── Dataset extract ──

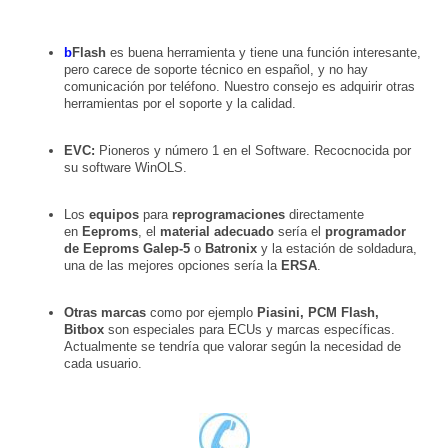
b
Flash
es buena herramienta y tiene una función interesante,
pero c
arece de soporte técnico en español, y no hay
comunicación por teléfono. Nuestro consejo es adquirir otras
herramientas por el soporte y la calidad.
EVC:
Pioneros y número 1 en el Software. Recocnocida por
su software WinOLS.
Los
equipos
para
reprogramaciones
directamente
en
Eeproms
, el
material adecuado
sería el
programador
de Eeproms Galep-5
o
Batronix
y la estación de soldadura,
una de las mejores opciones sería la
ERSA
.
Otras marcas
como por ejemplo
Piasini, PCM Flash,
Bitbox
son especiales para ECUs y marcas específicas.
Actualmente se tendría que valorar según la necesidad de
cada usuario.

───
── Dataset extract ──

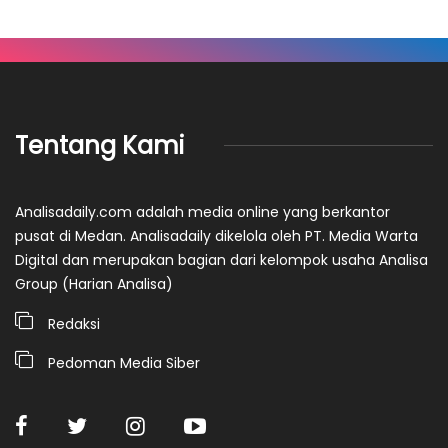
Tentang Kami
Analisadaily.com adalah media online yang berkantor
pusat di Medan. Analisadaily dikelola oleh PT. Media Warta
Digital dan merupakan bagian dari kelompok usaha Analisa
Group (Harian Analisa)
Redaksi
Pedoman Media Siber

───

> Aim of the task:
Could you report every line of the material that contains the string "soporte"?

> Response for this exercise:
arece de soporte técnico en español, y no hay
herramientas por el soporte y la calidad.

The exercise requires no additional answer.